How to get over a break up

Image: How to get over a break up

Coping with grief and anger ... and learning to move on with your life.

So your relationship has come to an end. Maybe it was mutual, maybe you got dumped, or maybe you did the dumping. However it happened, you’re hurting right now.

You’re probably thinking you’ll never get over it. You might think that the pain will last forever, and that you’ll never love again. But I promise: it gets better! Eventually, you realise you’ve gone a whole week without thinking about your ex. And then maybe God will bring someone else into your life.

Life goes on.

But for now, here are some tips to help you cope with the break-up in a healthy, godly way.

Grieve

When a relationship ends, it’s natural to feel a deep sense of hurt. And that’s ok! You might be losing someone who you really trusted, and it’s natural to grieve the loss of that friend. You may also grieve the loss of the plans you had for the future with that person, whether they were plans of marriage or just plans of fun dates in the summer.

Take some time to let yourself grieve. You don’t have to bottle up your emotions! Eat some ice cream, cry, write about it and pray about it. Share your feelings with God. The grieving process is important.

Distract yourself

After some grieving, it’s time to try and move on. One of the best ways to do that is by distracting yourself.

I do not mean get a new boyfriend or girlfriend! You need to make sure you’re totally over your ex before a new relationship begins, or things could get very messy. Distract yourself with other things, like a hobby, spending time with friends, starting a new book, or throwing yourself into school.

Now is also a great time to recommit to or start a new ministry! You’ll probably have a bit more time on your hands now, so see if there’s a way you can get involved at church, maybe teaching Sunday school, joining the worship band or cooking for a family in need.

Deal with anger

If you were dumped, or feel like your ex didn’t protest enough when you broke up with them, or things were bad for a long time before the relationship ended, there’s probably going to be some anger there. This is normal, but you need to deal with your anger in a healthy way.

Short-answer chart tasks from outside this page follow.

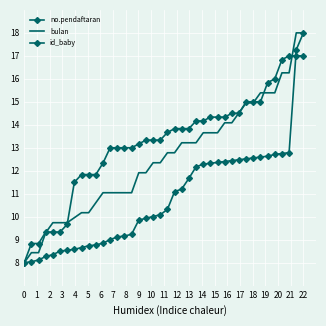

What is the average value of the bulan series?

12.5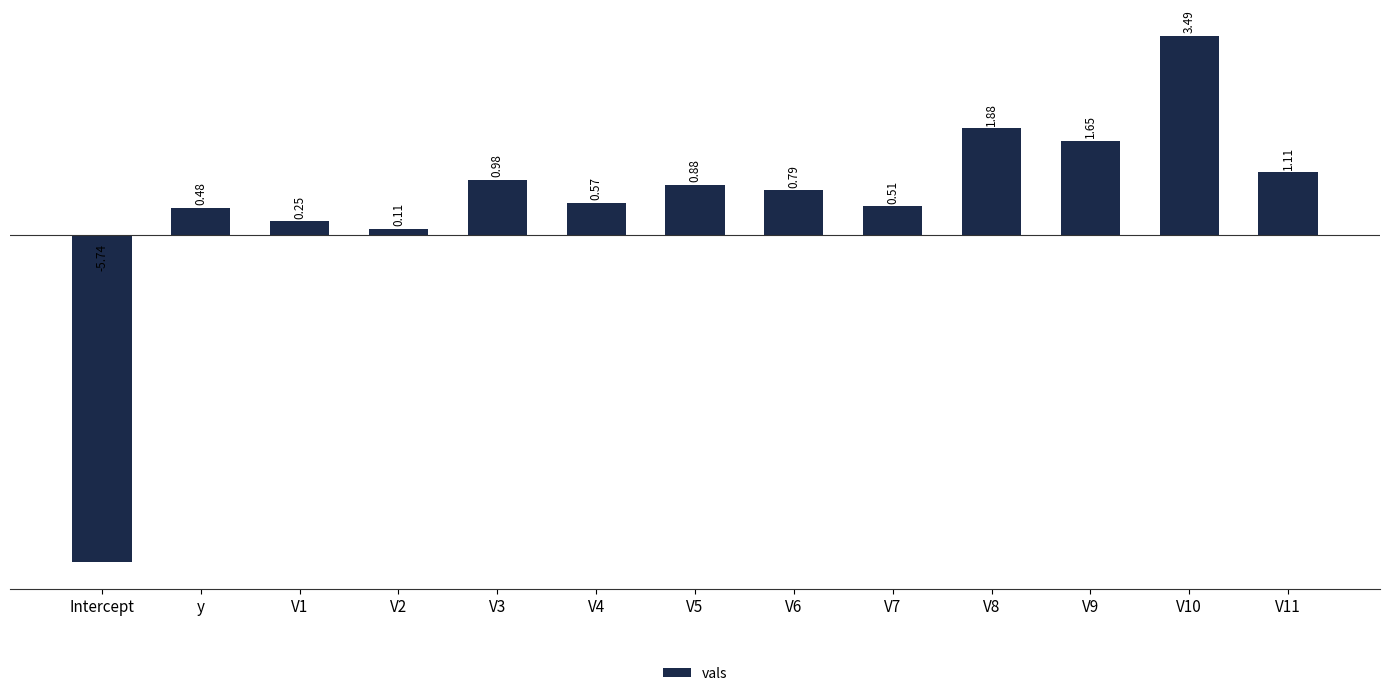

What is the sum of the values at V6 and V4?

1.4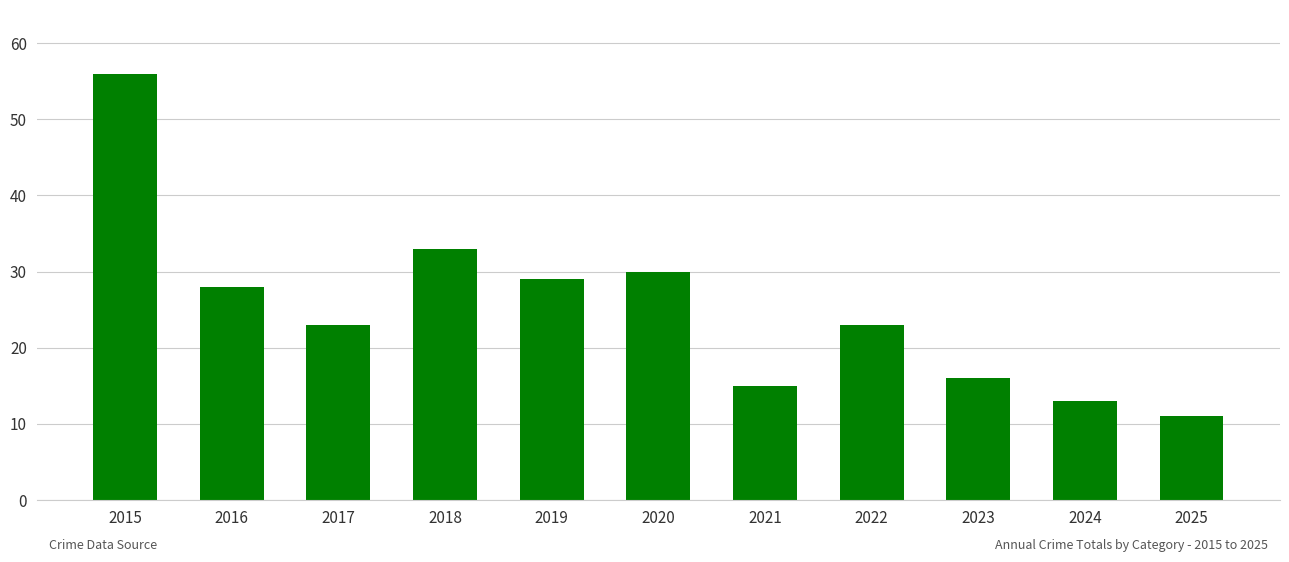

What is the change in value from 2019 to 2022?

-6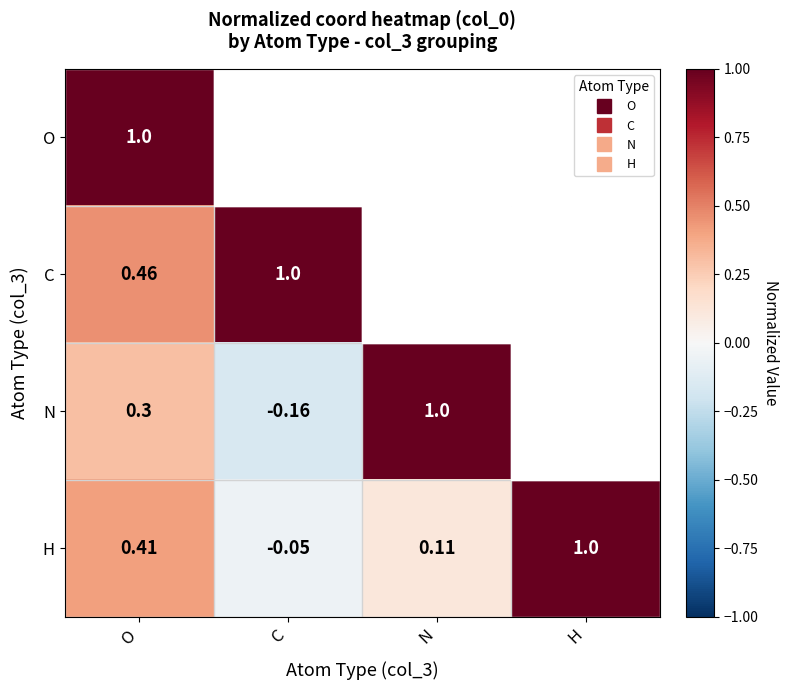

What is the difference between the H values at C and H?

1.1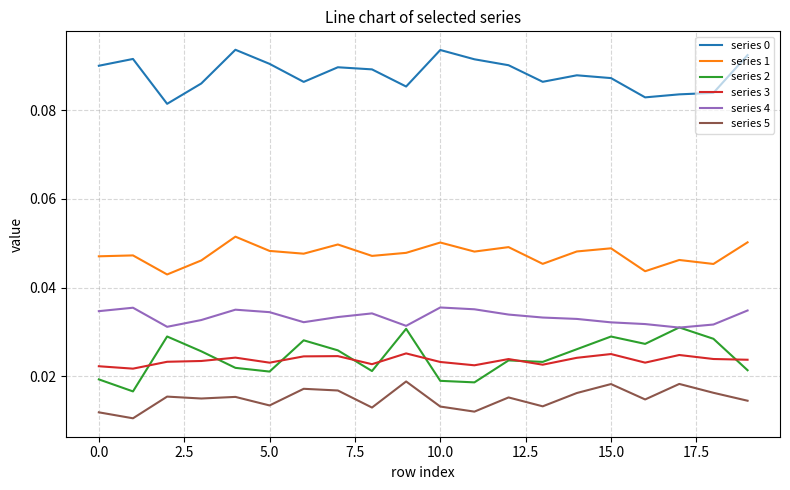

True or false: series 1 and series 0 intersect in this chart.

False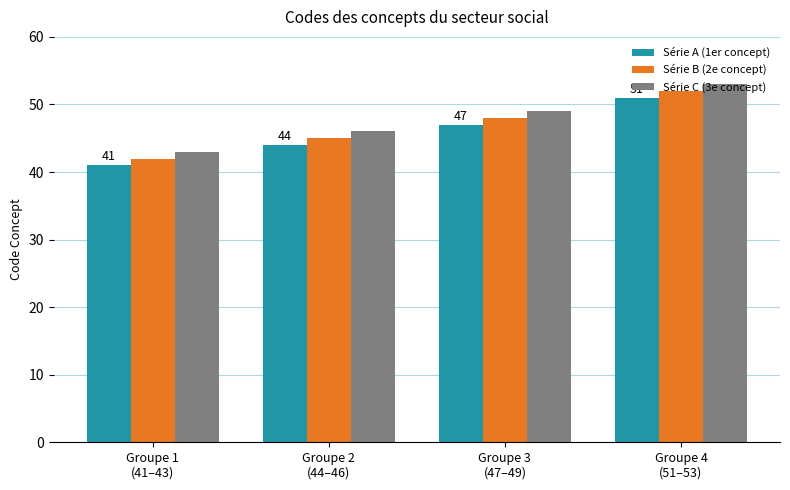

How many bars are there in each group?

3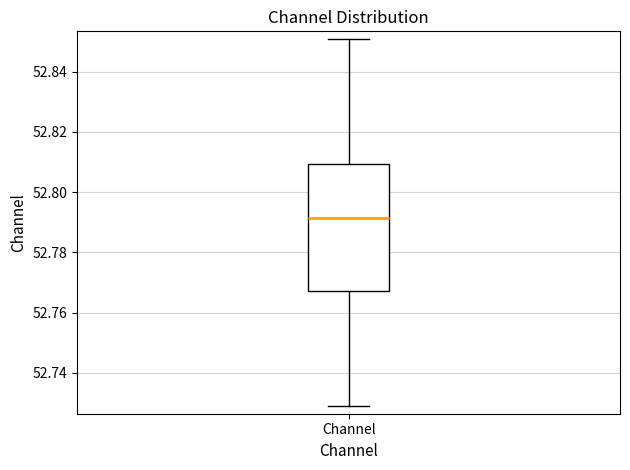

Transcribe this box plot: give where the median line is, the range the box spans, and where the two whiskers end, as read against the y-axis. The values are not printed on the chart, so give them approximately, as read against the axis.

median 52.792, box 52.768 to 52.810, whiskers 52.728 to 52.850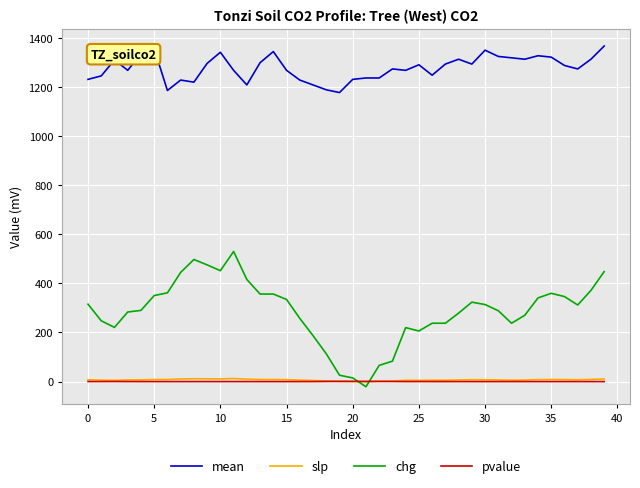

True or false: mean and pvalue cross at least once.

False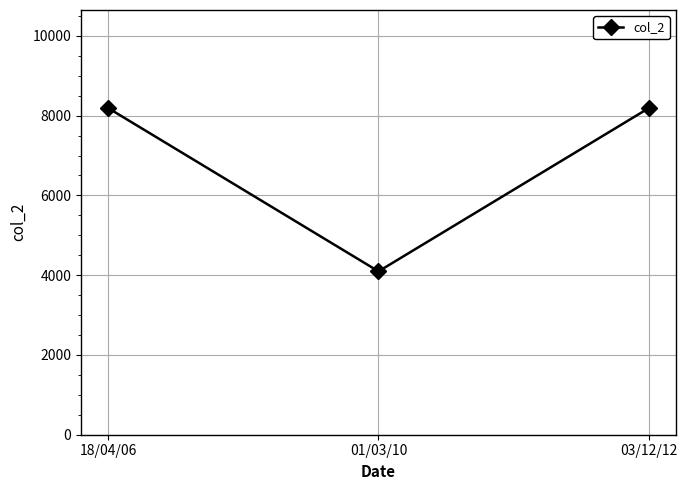

What is the average value?

6827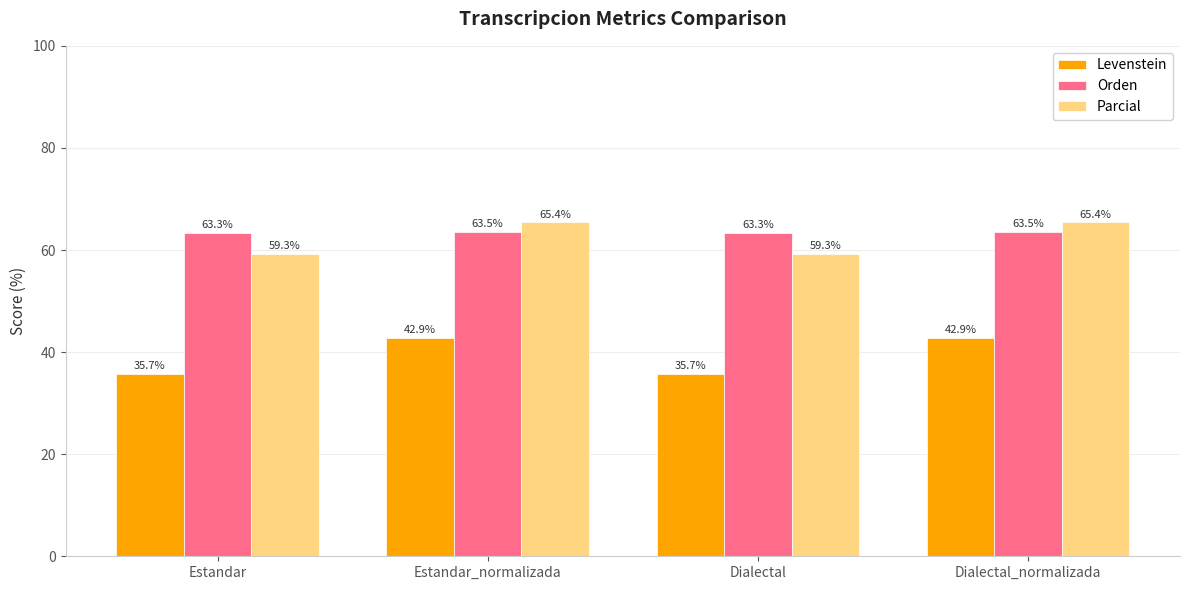

True or false: Parcial has a value of 59.3 at Dialectal.

True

Ephesians 4:26 says, “In your anger do not sin”. Some bad things to do with your anger would be to gossip about your ex, send them angry or hurtful messages, take out your anger on your family or friends, or let your anger become bitterness.

Instead, turn to God. Share your anger with him, and ask him to melt it away and replace it with compassion. Try and replace angry thoughts with thoughts about God’s faithfulness and goodness. 

Be thankful for God’s plan

As hard as it may be to understand, God always does what is best for his people in the long run. So If your relationship has come to an end, it was ultimately for some good reason. 

This also means that thoughts of regret are not so helpful. After a while, you might regret that you ever had the relationship in the first place, given how it ended, but try and think about it like this: God’s plan was for you to have that relationship, so what did you learn from it?

When I broke up with my first boyfriend, I was angry and upset and questioned why God had let me get hurt. But after a while I realised how much God had taught me through that relationship. I learnt about my needs and preferences in a partner, I learnt how to be a good friend while also in a relationship, and I learnt that I am very stubborn and probably carried on the relationship too long out of a fear of failure!

That relationship was part of God’s plan, and because I had it, I was much better prepared for the relationship I have now.

Move forward

Once you’re passed grieving and anger, and can be thankful, you’re well on your way to being over your ex! But there may still be some things that rear their head sometimes, like hurt, feelings of insecurity or even guilt over things you did in the relationship that you shouldn’t have.

In order to move on from the relationship completely, you’ll need to deal with these things. Keep praying to God about everything – he listens and will help you. You might also find writing down any negative thoughts you have about yourself helpful, and then crossing them out and writing Bible verses about your identity as a child of God and a redeemed person next to them.

You might also like to consider talking to a trusted adult or even a Christian counsellor if you’re struggling with negative thoughts. It’s important to nip them in the bud so they don’t lead to anxiety, depression, or impact future relationships.

No matter what happened in your relationship, or what happens in the future, never forget that God loves you, has a plan for your life and he’ll never leave you!